Please count the lines below that hold the word "Although" and give the count without any other text.

Page-level text extractions
=-=-=-=-=
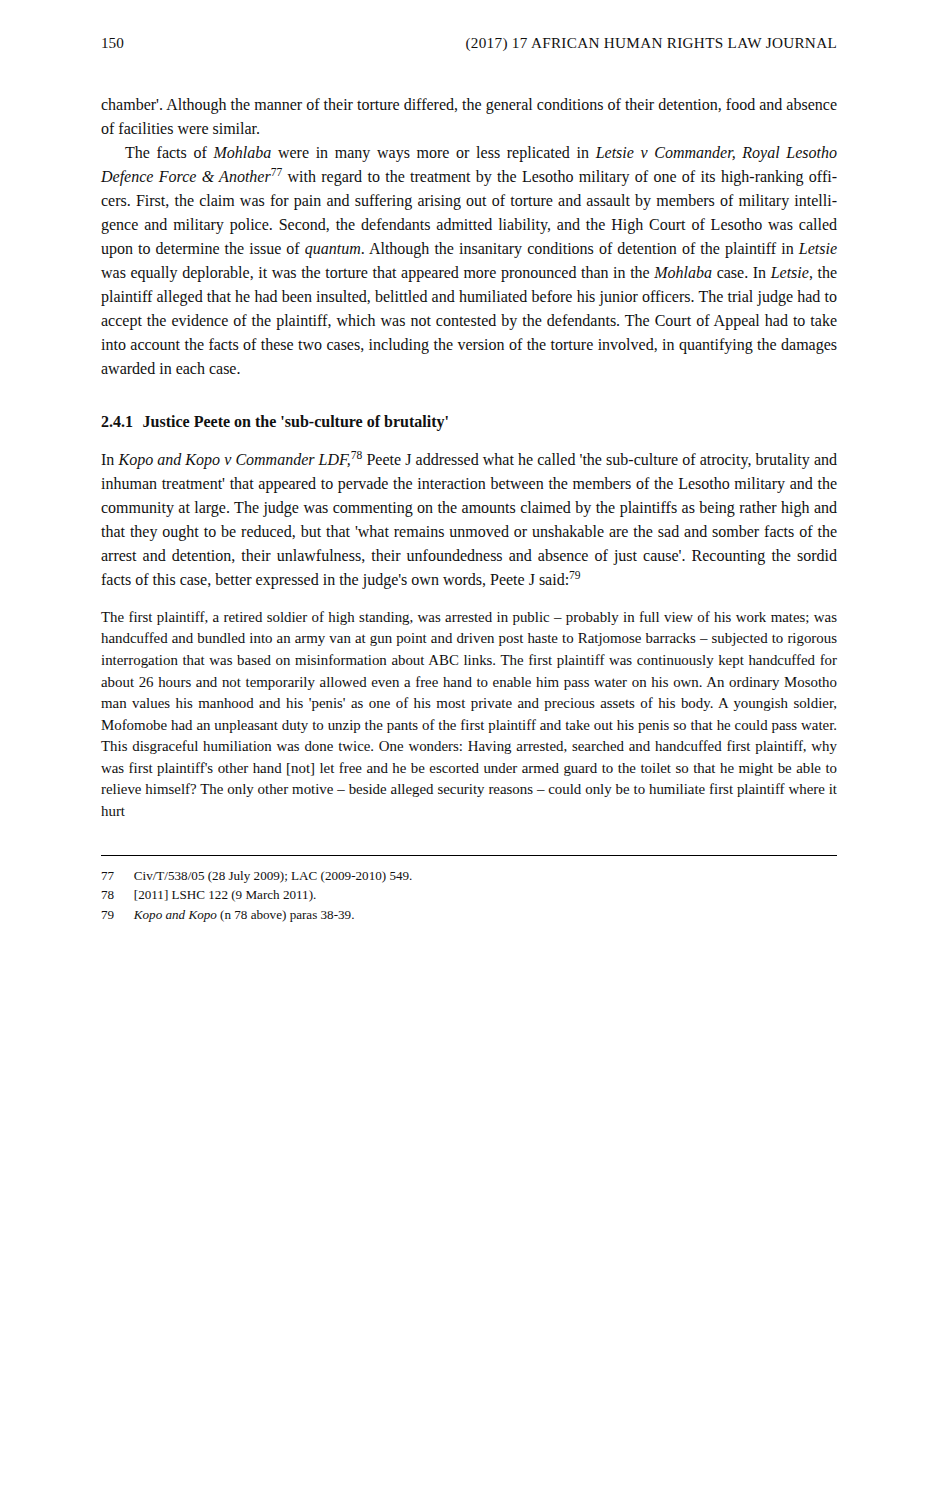150 (2017) 17 African Human Rights Law Journal
chamber'. Although the manner of their torture differed, the general conditions of their detention, food and absence of facilities were similar.
The facts of Mohlaba were in many ways more or less replicated in Letsie v Commander, Royal Lesotho Defence Force & Another77 with regard to the treatment by the Lesotho military of one of its high-ranking officers. First, the claim was for pain and suffering arising out of torture and assault by members of military intelligence and military police. Second, the defendants admitted liability, and the High Court of Lesotho was called upon to determine the issue of quantum. Although the insanitary conditions of detention of the plaintiff in Letsie was equally deplorable, it was the torture that appeared more pronounced than in the Mohlaba case. In Letsie, the plaintiff alleged that he had been insulted, belittled and humiliated before his junior officers. The trial judge had to accept the evidence of the plaintiff, which was not contested by the defendants. The Court of Appeal had to take into account the facts of these two cases, including the version of the torture involved, in quantifying the damages awarded in each case.
2.4.1 Justice Peete on the 'sub-culture of brutality'
In Kopo and Kopo v Commander LDF,78 Peete J addressed what he called 'the sub-culture of atrocity, brutality and inhuman treatment' that appeared to pervade the interaction between the members of the Lesotho military and the community at large. The judge was commenting on the amounts claimed by the plaintiffs as being rather high and that they ought to be reduced, but that 'what remains unmoved or unshakable are the sad and somber facts of the arrest and detention, their unlawfulness, their unfoundedness and absence of just cause'. Recounting the sordid facts of this case, better expressed in the judge's own words, Peete J said:79
The first plaintiff, a retired soldier of high standing, was arrested in public – probably in full view of his work mates; was handcuffed and bundled into an army van at gun point and driven post haste to Ratjomose barracks – subjected to rigorous interrogation that was based on misinformation about ABC links. The first plaintiff was continuously kept handcuffed for about 26 hours and not temporarily allowed even a free hand to enable him pass water on his own. An ordinary Mosotho man values his manhood and his 'penis' as one of his most private and precious assets of his body. A youngish soldier, Mofomobe had an unpleasant duty to unzip the pants of the first plaintiff and take out his penis so that he could pass water. This disgraceful humiliation was done twice. One wonders: Having arrested, searched and handcuffed first plaintiff, why was first plaintiff's other hand [not] let free and he be escorted under armed guard to the toilet so that he might be able to relieve himself? The only other motive – beside alleged security reasons – could only be to humiliate first plaintiff where it hurt
77 Civ/T/538/05 (28 July 2009); LAC (2009-2010) 549.
78[2011] LSHC 122 (9 March 2011).
79 Kopo and Kopo (n 78 above) paras 38-39.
=-=-=-=-=
SOLUTION BELOW
2